YOUR TASK | Pull each line holding the word "KiCad" from the data.

RECORDS START

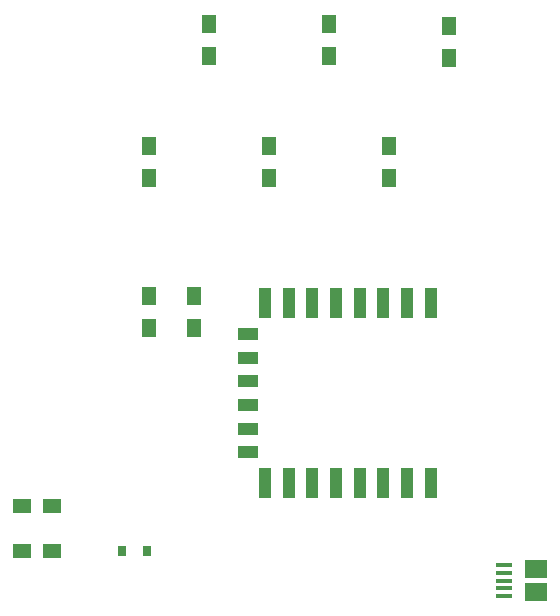
<source format=gbr>
G04 #@! TF.GenerationSoftware,KiCad,Pcbnew,(5.0.0-rc2-101-g68f6e3ad4)*
G04 #@! TF.CreationDate,2018-07-19T03:23:03+02:00*
G04 #@! TF.ProjectId,leddings,6C656464696E67732E6B696361645F70,rev?*
G04 #@! TF.SameCoordinates,Original*
G04 #@! TF.FileFunction,Paste,Top*
G04 #@! TF.FilePolarity,Positive*
%FSLAX46Y46*%
G04 Gerber Fmt 4.6, Leading zero omitted, Abs format (unit mm)*
G04 Created by KiCad (PCBNEW (5.0.0-rc2-101-g68f6e3ad4)) date Thu Jul 19 03:23:03 2018*
%MOMM*%
%LPD*%
G01*
G04 APERTURE LIST*
%ADD10R,1.000000X2.500000*%
%ADD11R,1.800000X1.000000*%
%ADD12R,1.500000X1.250000*%
%ADD13R,0.800000X0.900000*%
%ADD14R,1.900000X1.500000*%
%ADD15R,1.350000X0.400000*%
%ADD16R,1.300000X1.500000*%
G04 APERTURE END LIST*
D10*
G04 #@! TO.C,U3*
X168600000Y-62885000D03*
X166600000Y-62885000D03*
X164600000Y-62885000D03*
X162600000Y-62885000D03*
X160600000Y-62885000D03*
X158600000Y-62885000D03*
X156600000Y-62885000D03*
X154600000Y-62885000D03*
D11*
X153100000Y-65485000D03*
X153100000Y-67485000D03*
X153100000Y-69485000D03*
X153100000Y-71485000D03*
X153100000Y-73485000D03*
X153100000Y-75485000D03*
D10*
X154600000Y-78085000D03*
X156600000Y-78085000D03*
X158600000Y-78085000D03*
X160600000Y-78085000D03*
X162600000Y-78085000D03*
X164600000Y-78085000D03*
X166600000Y-78085000D03*
X168600000Y-78085000D03*
G04 #@! TD*
D12*
G04 #@! TO.C,C1*
X136525000Y-83820000D03*
X134025000Y-83820000D03*
G04 #@! TD*
G04 #@! TO.C,C2*
X134025000Y-80010000D03*
X136525000Y-80010000D03*
G04 #@! TD*
D13*
G04 #@! TO.C,D1*
X144560000Y-83820000D03*
X142460000Y-83820000D03*
G04 #@! TD*
D14*
G04 #@! TO.C,J5*
X177515000Y-87360000D03*
D15*
X174815000Y-86360000D03*
X174815000Y-85710000D03*
X174815000Y-85060000D03*
X174815000Y-87660000D03*
X174815000Y-87010000D03*
D14*
X177515000Y-85360000D03*
G04 #@! TD*
D16*
G04 #@! TO.C,R1*
X165100000Y-49530000D03*
X165100000Y-52230000D03*
G04 #@! TD*
G04 #@! TO.C,R2*
X154940000Y-49530000D03*
X154940000Y-52230000D03*
G04 #@! TD*
G04 #@! TO.C,R3*
X144780000Y-49530000D03*
X144780000Y-52230000D03*
G04 #@! TD*
G04 #@! TO.C,R4*
X170180000Y-39370000D03*
X170180000Y-42070000D03*
G04 #@! TD*
G04 #@! TO.C,R5*
X160020000Y-39210000D03*
X160020000Y-41910000D03*
G04 #@! TD*
G04 #@! TO.C,R6*
X149860000Y-39210000D03*
X149860000Y-41910000D03*
G04 #@! TD*
G04 #@! TO.C,R7*
X144780000Y-62230000D03*
X144780000Y-64930000D03*
G04 #@! TD*
G04 #@! TO.C,R8*
X148590000Y-64930000D03*
X148590000Y-62230000D03*
G04 #@! TD*
M02*

</source>
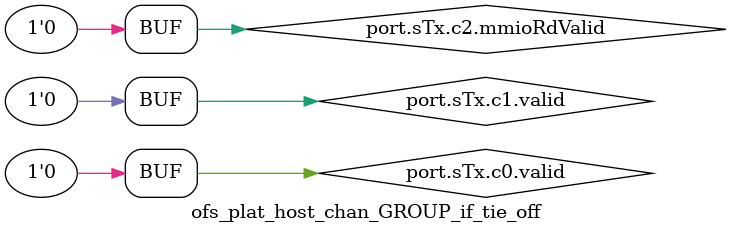
<source format=sv>



`include "ofs_plat_if.vh"

module ofs_plat_host_chan_GROUP_if_tie_off
   (
    ofs_plat_host_ccip_if.to_fiu port
    );

    always_comb
    begin
        port.sTx.c0.valid = 1'b0;
        port.sTx.c1.valid = 1'b0;
        port.sTx.c2.mmioRdValid = 1'b0;
    end

endmodule // ofs_plat_host_chan_if_tie_off

</source>
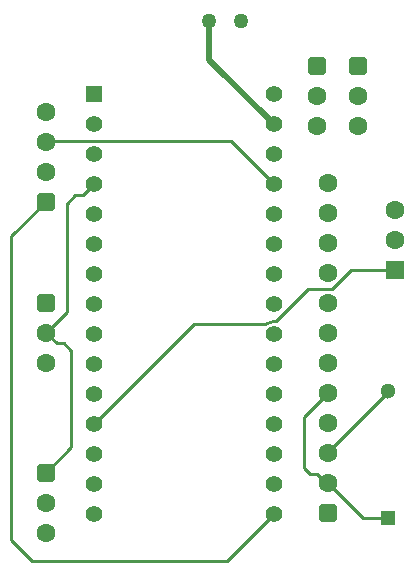
<source format=gbl>
G04*
G04 #@! TF.GenerationSoftware,Altium Limited,Altium Designer,24.3.1 (35)*
G04*
G04 Layer_Physical_Order=2*
G04 Layer_Color=16711680*
%FSLAX44Y44*%
%MOMM*%
G71*
G04*
G04 #@! TF.SameCoordinates,CBE22366-BCBC-4AD3-9382-8576DD61E297*
G04*
G04*
G04 #@! TF.FilePolarity,Positive*
G04*
G01*
G75*
%ADD13C,0.2540*%
%ADD14C,1.4140*%
%ADD15R,1.4140X1.4140*%
%ADD18C,1.3000*%
%ADD19R,1.3000X1.3000*%
%ADD22C,0.5080*%
%ADD23C,1.6000*%
G04:AMPARAMS|DCode=24|XSize=1.6mm|YSize=1.6mm|CornerRadius=0.4mm|HoleSize=0mm|Usage=FLASHONLY|Rotation=90.000|XOffset=0mm|YOffset=0mm|HoleType=Round|Shape=RoundedRectangle|*
%AMROUNDEDRECTD24*
21,1,1.6000,0.8000,0,0,90.0*
21,1,0.8000,1.6000,0,0,90.0*
1,1,0.8000,0.4000,0.4000*
1,1,0.8000,0.4000,-0.4000*
1,1,0.8000,-0.4000,-0.4000*
1,1,0.8000,-0.4000,0.4000*
%
%ADD24ROUNDEDRECTD24*%
%ADD25R,1.6000X1.6000*%
%ADD26C,1.2700*%
D13*
X491490Y1000210D02*
G03*
X485218Y998220I0J-10880D01*
G01*
X298851Y1152610D02*
X455210D01*
X298450Y1152209D02*
X298851Y1152610D01*
X455210D02*
X491490Y1116330D01*
X287020Y797560D02*
X452120D01*
X491490Y836930D01*
X269240Y815340D02*
X287020Y797560D01*
X269240Y815340D02*
Y1072199D01*
X298450Y1101409D01*
X424180Y998220D02*
X485218D01*
X492357Y1000210D02*
X493099Y1000953D01*
X519957Y1027810D01*
X491490Y1000210D02*
X492357Y1000210D01*
X339090Y913130D02*
X424180Y998220D01*
X519957Y1027810D02*
X540525D01*
X556655Y1043940D01*
X594360D01*
X528349Y871238D02*
X535987Y863600D01*
X521952Y871238D02*
X528349D01*
X516890Y876300D02*
X521952Y871238D01*
X535987Y863600D02*
X537413D01*
X516890Y876300D02*
Y919277D01*
X537413Y939800D01*
X323375Y1106965D02*
X329725D01*
X316230Y1099820D02*
X323375Y1106965D01*
X329725D02*
X339090Y1116330D01*
X316230Y1008422D02*
Y1099820D01*
X298450Y990642D02*
X316230Y1008422D01*
X298450Y990642D02*
X307488Y981605D01*
X313578D02*
X320040Y975142D01*
Y893491D02*
Y975142D01*
X307488Y981605D02*
X313578D01*
X298450Y871901D02*
X320040Y893491D01*
X537413Y863600D02*
X567083Y833930D01*
X588010D01*
X537413Y889967D02*
X588010Y940563D01*
X537413Y889000D02*
Y889967D01*
X588010Y940563D02*
Y941530D01*
D14*
X491490Y1192530D02*
D03*
Y1167130D02*
D03*
Y1141730D02*
D03*
Y1116330D02*
D03*
Y1090930D02*
D03*
Y1065530D02*
D03*
Y1040130D02*
D03*
Y1014730D02*
D03*
Y989330D02*
D03*
Y963930D02*
D03*
Y938530D02*
D03*
Y913130D02*
D03*
Y887730D02*
D03*
Y862330D02*
D03*
Y836930D02*
D03*
X339090D02*
D03*
Y862330D02*
D03*
Y887730D02*
D03*
Y913130D02*
D03*
Y938530D02*
D03*
Y963930D02*
D03*
Y989330D02*
D03*
Y1014730D02*
D03*
Y1040130D02*
D03*
Y1065530D02*
D03*
Y1090930D02*
D03*
Y1116330D02*
D03*
Y1141730D02*
D03*
Y1167130D02*
D03*
D15*
Y1192530D02*
D03*
D18*
X588010Y941530D02*
D03*
D19*
Y833930D02*
D03*
D22*
X436880Y1221740D02*
Y1254760D01*
Y1221740D02*
X491490Y1167130D01*
D23*
X537413Y1117600D02*
D03*
Y1092200D02*
D03*
Y1066800D02*
D03*
Y1016000D02*
D03*
Y990600D02*
D03*
Y939800D02*
D03*
Y889000D02*
D03*
Y863600D02*
D03*
Y914400D02*
D03*
Y965200D02*
D03*
Y1041400D02*
D03*
X298450Y846501D02*
D03*
Y821101D02*
D03*
Y990642D02*
D03*
Y965242D02*
D03*
Y1126809D02*
D03*
Y1152209D02*
D03*
Y1177609D02*
D03*
X594360Y1069340D02*
D03*
Y1094740D02*
D03*
X562748Y1190780D02*
D03*
Y1165380D02*
D03*
X527817Y1190780D02*
D03*
Y1165380D02*
D03*
D24*
X537413Y838200D02*
D03*
X298450Y871901D02*
D03*
Y1016042D02*
D03*
Y1101409D02*
D03*
X562748Y1216180D02*
D03*
X527817D02*
D03*
D25*
X594360Y1043940D02*
D03*
D26*
X436880Y1254760D02*
D03*
X463550D02*
D03*
M02*

</source>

RECORDS END

RESPONSE AREA |
G04 #@! TF.GenerationSoftware,KiCad,Pcbnew,(5.0.0-rc2-101-g68f6e3ad4)*
G04 Created by KiCad (PCBNEW (5.0.0-rc2-101-g68f6e3ad4)) date Thu Jul 19 03:23:03 2018*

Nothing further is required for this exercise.